La tension immobilière, les enjeux climatiques et la pression touristique interrogent la durabilité de la mémoire bordelaise.

  1. Plan climat 2024-2034 : objectif neutralité carbone pour le centre ancien, via isolation de 15 000 logements haussmanniens.
  2. Développement des friches portuaires : la base sous-marine de Bacalan devient pôle d’art numérique (Les Bassins des Lumières), attirant 600 000 visiteurs en 2023.
  3. Vignes urbaines : 3 hectares plantés entre les quartiers Saint-Jean et Bastide, symbole d’un retour aux racines viticoles (initiative portée par l’INRAE).

D’un côté, la réhabilitation dynamise l’économie locale. Mais de l’autre, la hausse des loyers (+38 % entre 2015 et 2023, selon le baromètre LPI-SeLoger) menace la mixité sociale. L’équilibre reste fragile : protéger les pierres sans fossiliser la vie qui les anime.

Zoom sur la tour Pey-Berland

Haut de 66 mètres, ce clocher du XVe siècle offre un panorama sur la Garonne.
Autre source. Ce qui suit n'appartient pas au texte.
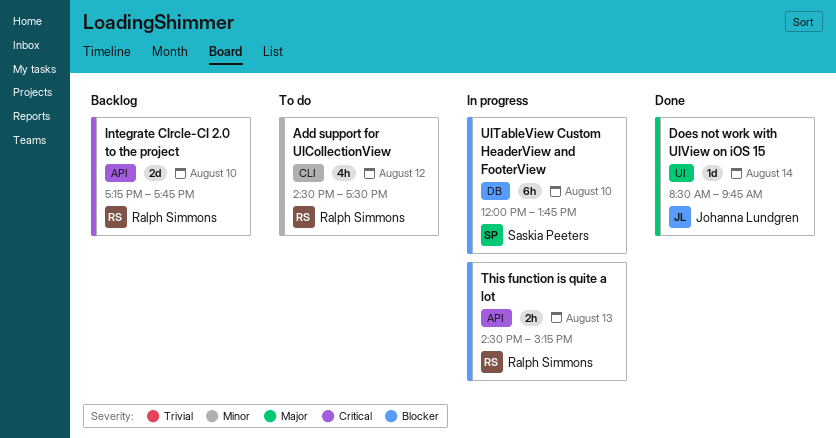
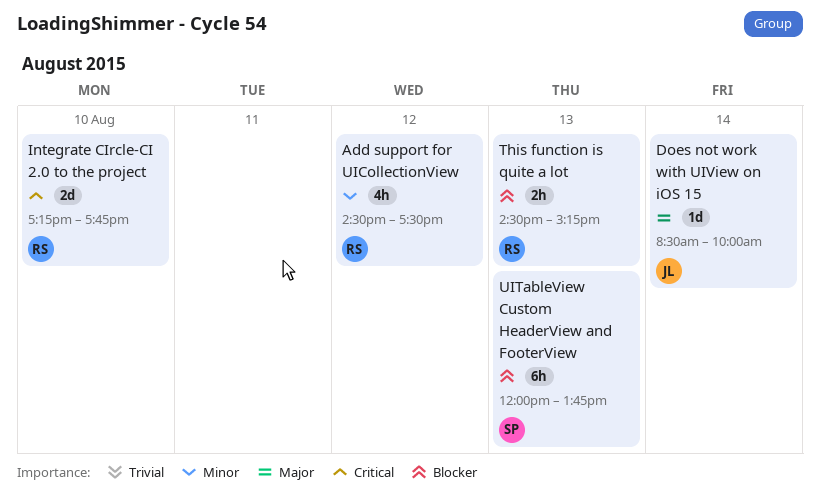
Does not work with UIView on iOS 15, ends: 09:45 -> 10:00
UITableView Custom HeaderView and FooterView, day: Aug 10 -> Aug 13

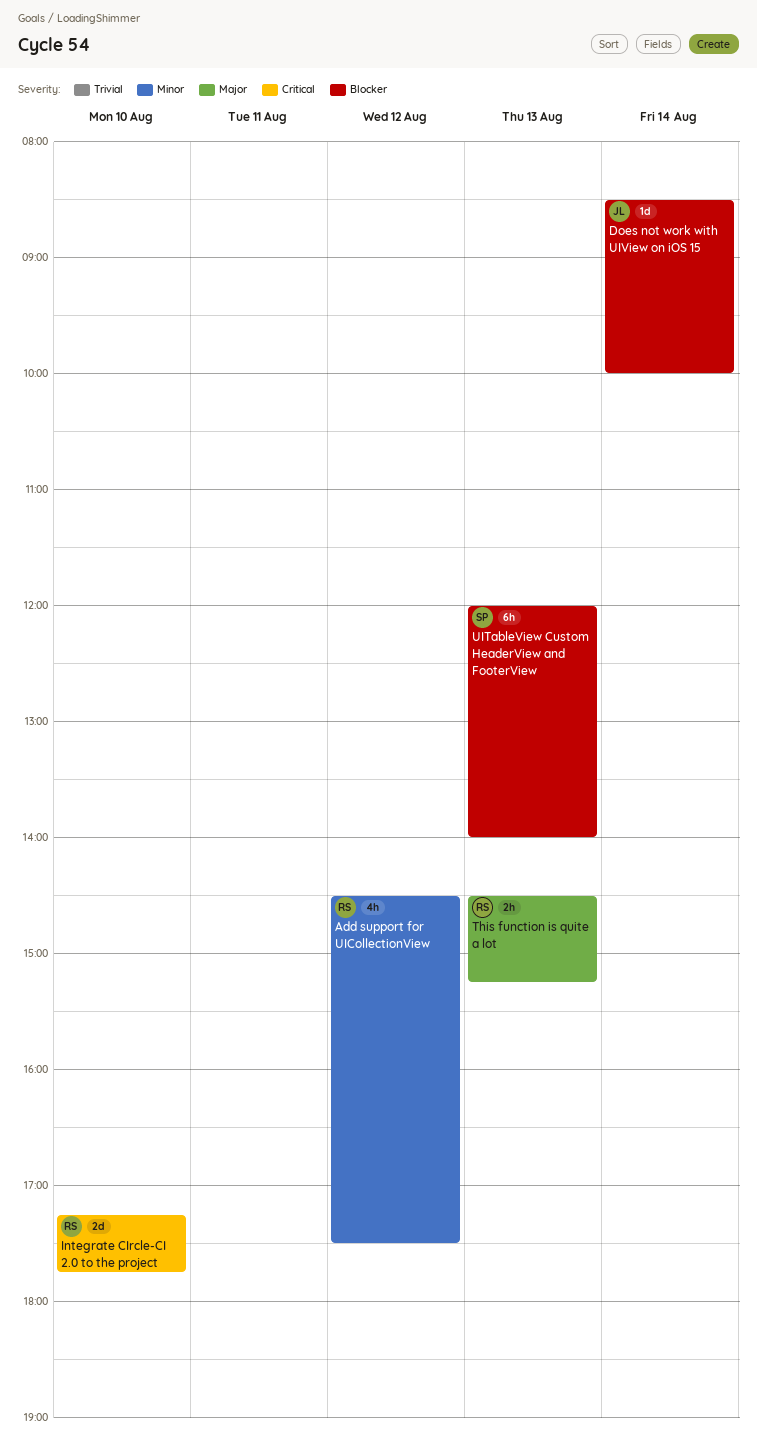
Does not work with UIView on iOS 15, priority: Major -> Blocker
This function is quite a lot, priority: Blocker -> Major
UITableView Custom HeaderView and FooterView, ends: 13:45 -> 14:00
La campagne de restauration 2021-2024 (budget : 7,8 millions d’euros) a permis d’installer un escalier métallique discret, répondant aux normes d’accessibilité sans altérer la pierre blonde. Un compromis technique souvent cité dans les colloques internationaux sur la conservation.

Faut-il encore parler de « Nouveau Bordeaux » ?
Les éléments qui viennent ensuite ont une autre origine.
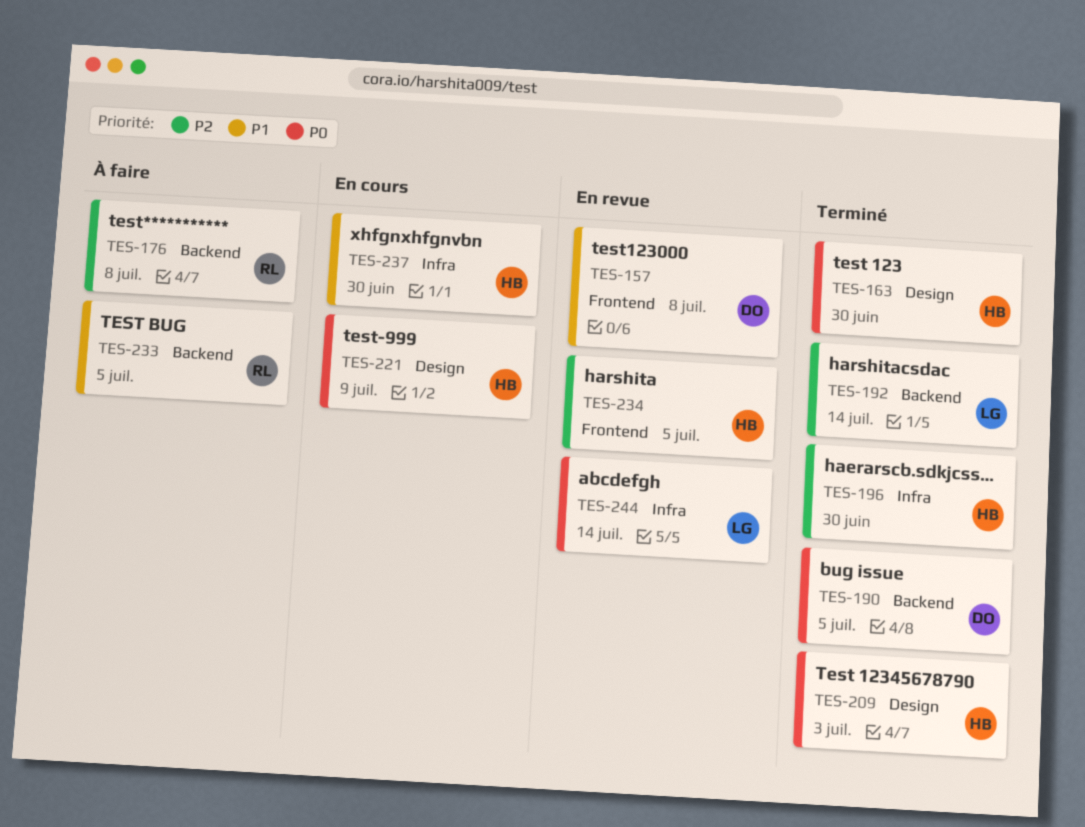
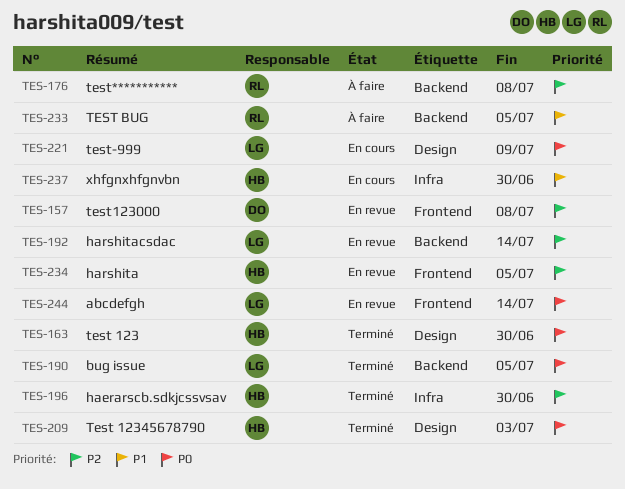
TES-157, priority: P1 -> P2
TES-190, owner: DO -> LG
TES-192, status: Terminé -> En revue
TES-221, owner: HB -> LG
TES-244, label: Infra -> Frontend

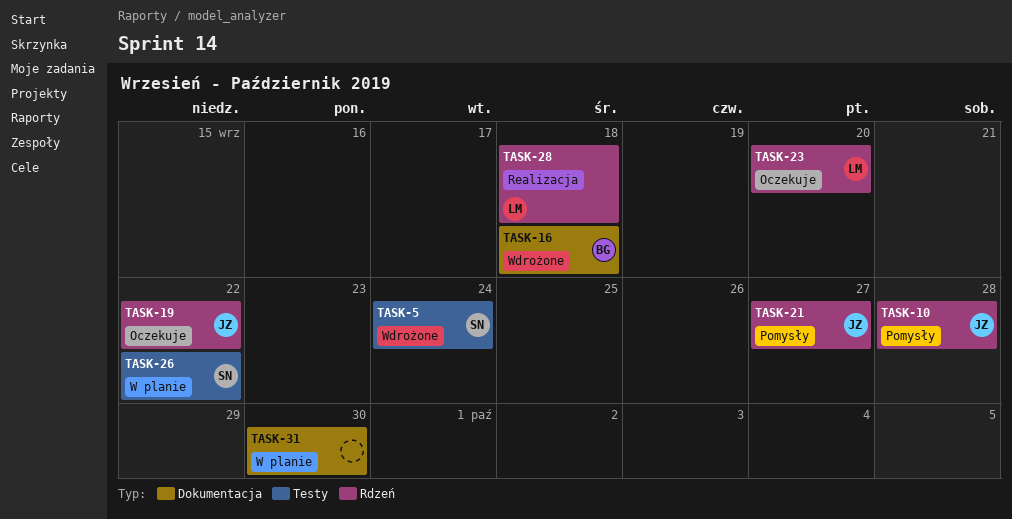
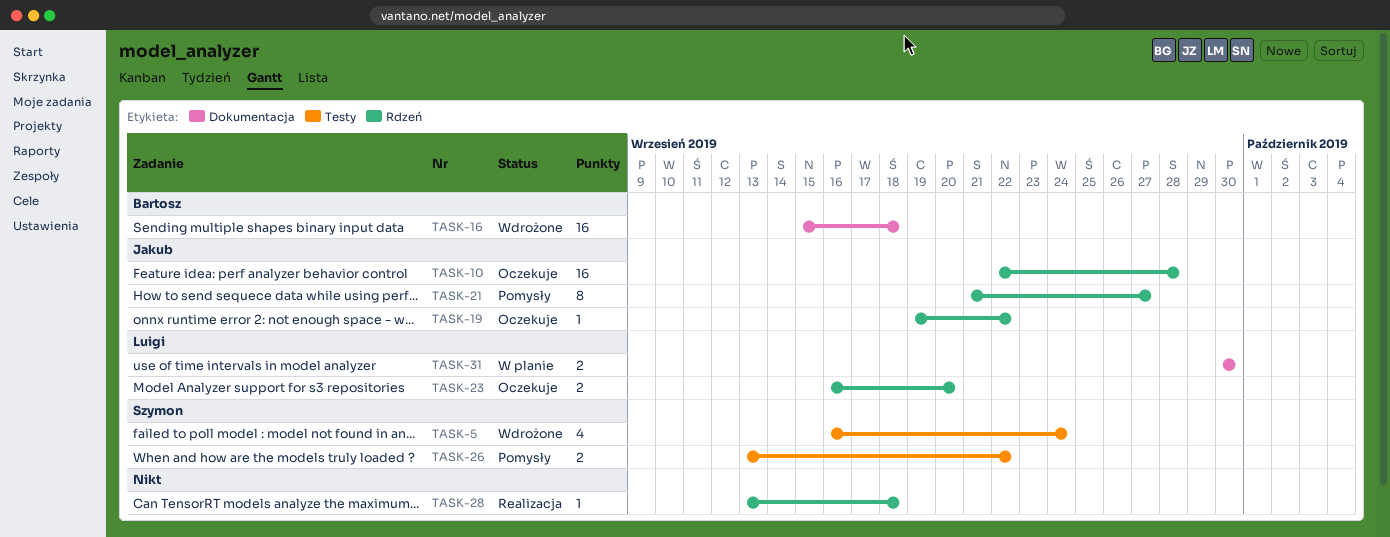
TASK-10, status: Pomysły -> Oczekuje
TASK-26, status: W planie -> Pomysły
TASK-28, owner: Luigi -> none
TASK-31, owner: none -> Luigi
Certains urbanistes préfèrent le terme « Bordeaux métamorphosée ». Je garde en mémoire mon premier reportage dans le quartier des Chartrons, en 2004 : des hangars désaffectés, un seul café ouvert le soir. Vingt ans plus tard, un festival de street art, des micro-brasseries et la plus forte concentration de galeries d’Aquitaine cohabitent avec les antiquaires historiques. Cette juxtaposition raconte mieux que tout discours la capacité bordelaise à mêler passé et futur.
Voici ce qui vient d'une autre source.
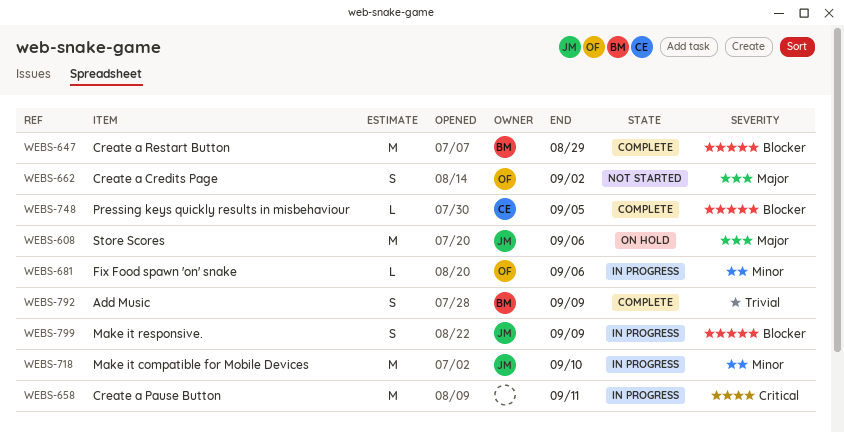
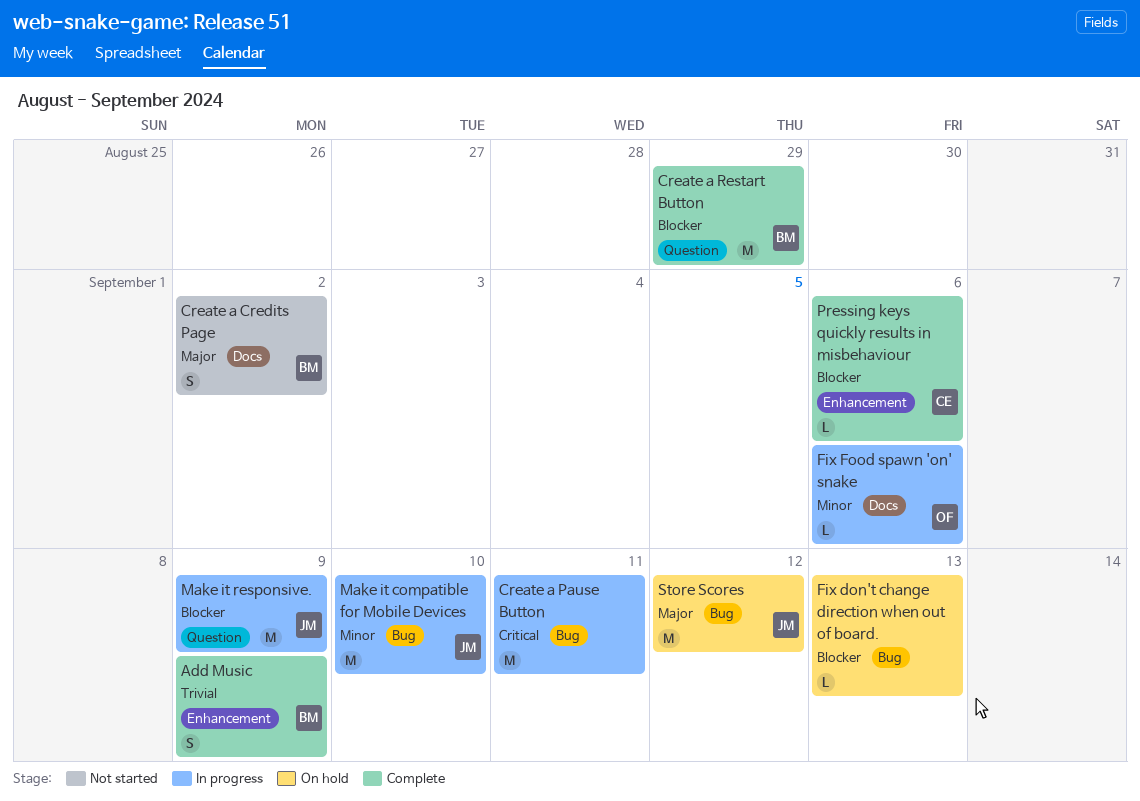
Create a Credits Page, owner: OF -> BM
Fix don't change direction when out of board.: none -> present
Make it responsive., estimate: S -> M
Pressing keys quickly results in misbehaviour, due: Sep 5 -> Sep 6
Store Scores, due: Sep 6 -> Sep 12

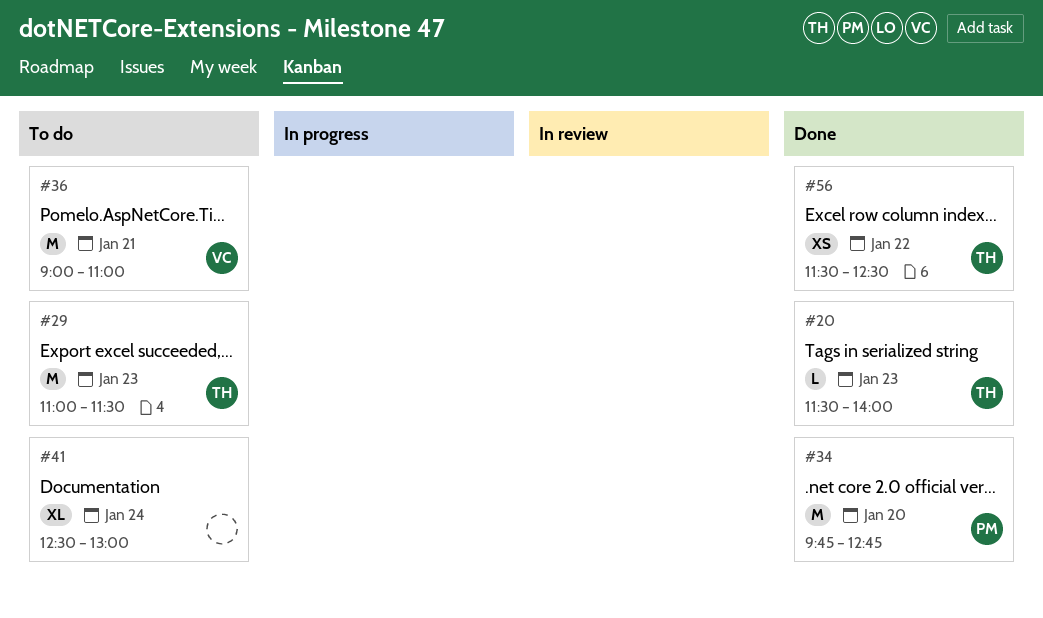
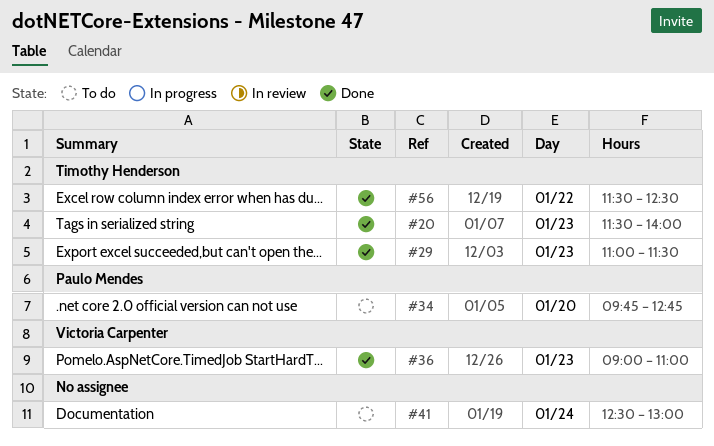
#29, status: To do -> Done
#34, status: Done -> To do
#36, status: To do -> Done
#36, day: Jan 21 -> Jan 23

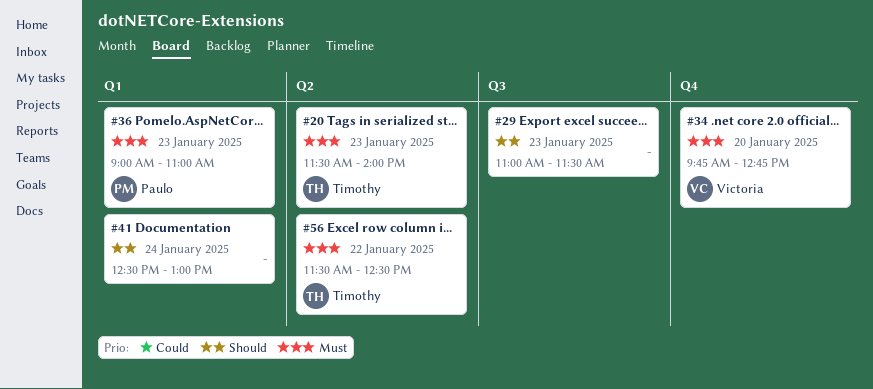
#29, owner: Timothy Henderson -> none
#34, owner: Paulo Mendes -> Victoria Carpenter
#36, owner: Victoria Carpenter -> Paulo Mendes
Un journaliste m’a soufflé un jour : « Ici, les pavés parlent latin mais rêvent en 4K ». Une image un brin poétique, certes, mais qui résume la dualité de la ville : racines profondes, ambitions high-tech (laser-médecine, e-commerce viticole, smart port). Chaque pierre lavée, chaque entrepôt réhabilité participe à cette narration collective où le vin côtoie la data.


En te promenant quai des Chartrons ou sous les voûtes du Grand-Théâtre, prête attention aux détails : un mascaron souriant, une plaque commémorative à peine visible, le reflet doré de la pierre de Saint-Émilion au soleil couchant. Ces signes discrets racontent une histoire de Bordeaux toujours en construction. Si, comme moi, tu t’enthousiasmes pour les coulisses patrimoniales ou les anecdotes sur les grands chantiers à venir, garde l’œil ouvert ; la prochaine balade urbain-historique pourrait bien changer ton regard sur la Belle — désormais bien éveillée.